Bayesian hypothesis testing

PSM 2

Bennett Kleinberg

5 March 2019

Probability, Statistics & Modeling II

Today

Bayesian statistics

  • What is it? & How does it differ from NHST?
  • What can it solve?
  • Why should I care?
  • How do I do it?

What is Bayesian Statistics?

What is it?

Rewind:

Null hypothesis significance testing

Hypothesis testing the old way

Hypothesis testing the old way

Hypothesis testing the old way

NULL hypothesis testing

  • \(H_0\) : \(M_A \approx M_B\)
    • there is no difference in the means between Group A and Group B
  • \(H_A\) : \(M_A \neq M_B\)
    • there is a difference in the means between Group A and Group B

Directed hypotheses:

  • \(H_A\) : \(M_A > M_B\)
  • \(H_A\) : \(M_A < M_B\)

Hypothesis testing the old way

NULL hypothesis testing

Purpose:

  • test whether the data allow us to reject \(H_0\)
  • remember: rejecting \(H_0\) \(\neq\) accepting \(H_A\)
  • remember: not rejecting \(H_0\) \(\neq\) \(M_A == M_B\)
  • obsession with the p-value

In fact: all we can ever say is whether \(H_0\) was rejected or not!

There are more problems

  • we’re bad at interpreting NHST results
  • strong assumptions about the data
  • no stopping rule (increase n and everything becomes significant)

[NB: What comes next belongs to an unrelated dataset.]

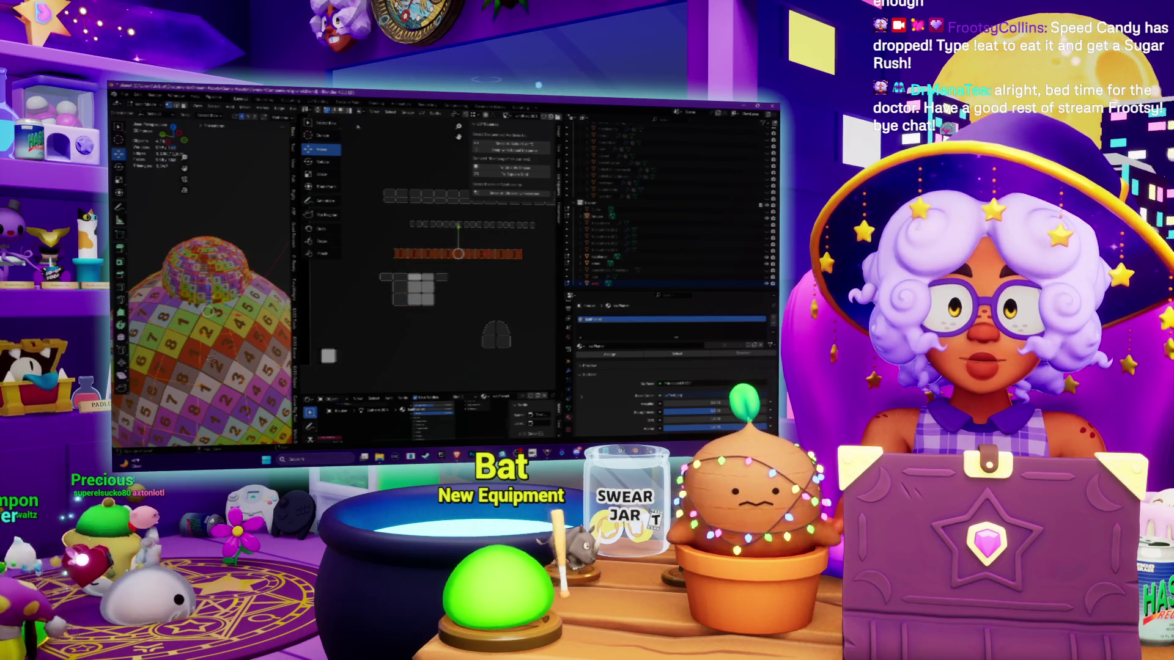
{"action": "key", "text": "a"}
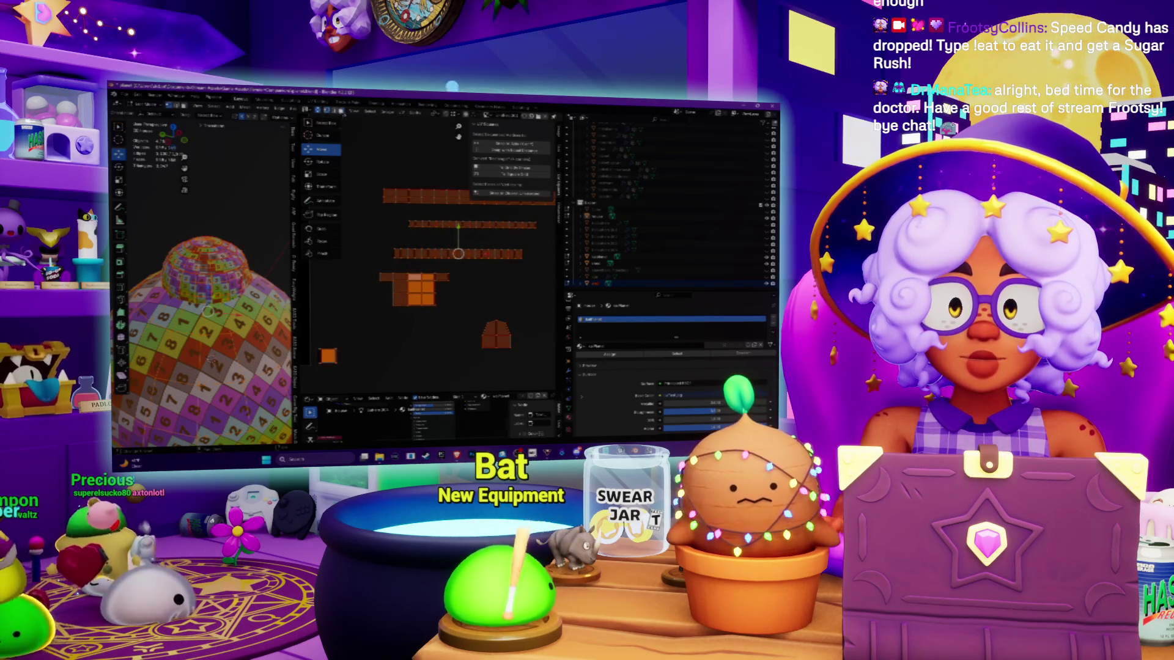
{"action": "key", "text": "ctrl+z"}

Hypothesis testing in general

  • core of inference testing
  • core of scientific endeavour
    • think of the ‘reproducibility crisis’
    • we want to avoid fishing expeditions

So: we deseperately need hypotheses, but NHST is weak

Enter

What is it?

Rooted in two ideas of probability:

Frequentist vs Bayesian

Laymen’s explanation

I have misplaced my phone somewhere in the home. I can use the phone locator on the base of the instrument to locate the phone and when I press the phone locator the phone starts beeping.

Problem: Which area of my home should I search?

From this SO post

Frequentist Reasoning

I can hear the phone beeping. I also have a mental model which helps me identify the area from which the sound is coming. Therefore, upon hearing the beep, I infer the area of my home I must search to locate the phone.

Bayesian Reasoning

I can hear the phone beeping. Now, apart from a mental model which helps me identify the area from which the sound is coming from, I also know the locations where I have misplaced the phone in the past. So, I combine my inferences using the beeps and my prior information about the locations I have misplaced the phone in the past to identify an area I must search to locate the phone.

Img source

What is it?

Remember?

\(P(A|B) = \frac{P(B|A)*P(A)}{P(B)}\)

\(P(terrorist|alarm) = \frac{P(alarm|terrorist)*P(terrorist)}{P(alarm)}\)

Translated to hypothesis testing

  • \(P(H)\) : prob. that hypothesis H prior to the data
  • \(P(D)\) : marginal prob. of the data (same for all hyp.)
  • \(P(D|H)\) : compatibility of the data with the hyp. (likelihood)

We want to know:

\(P(H|D)\) : prob. of the hyp. given the data (posterior)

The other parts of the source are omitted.